• [Stated problem]:
Copy the lines of the data verbatim, beginning with the line that contains "class: Polypodiopsida" and continuing through the end of the data.

• [Stored rows]:

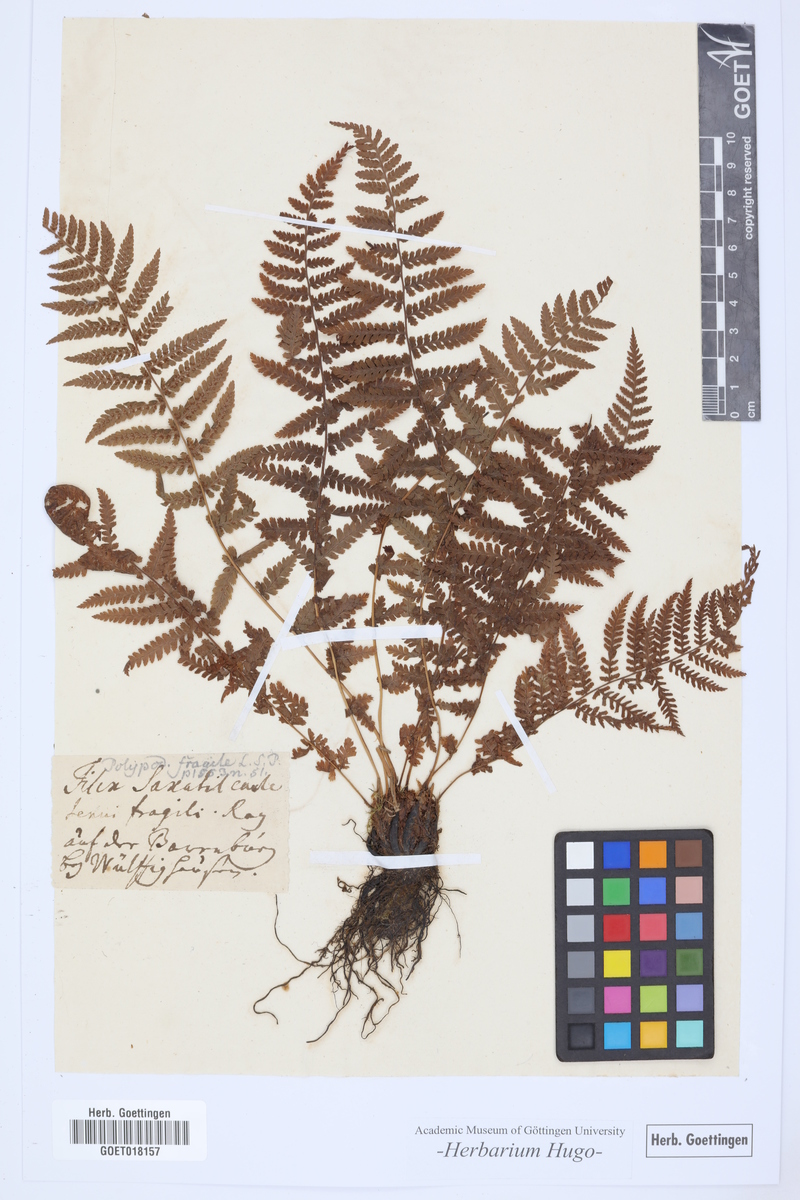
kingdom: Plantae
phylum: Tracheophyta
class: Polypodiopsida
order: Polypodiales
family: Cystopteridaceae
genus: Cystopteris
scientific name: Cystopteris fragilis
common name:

• [Response]:
class: Polypodiopsida
order: Polypodiales
family: Cystopteridaceae
genus: Cystopteris
scientific name: Cystopteris fragilis
common name:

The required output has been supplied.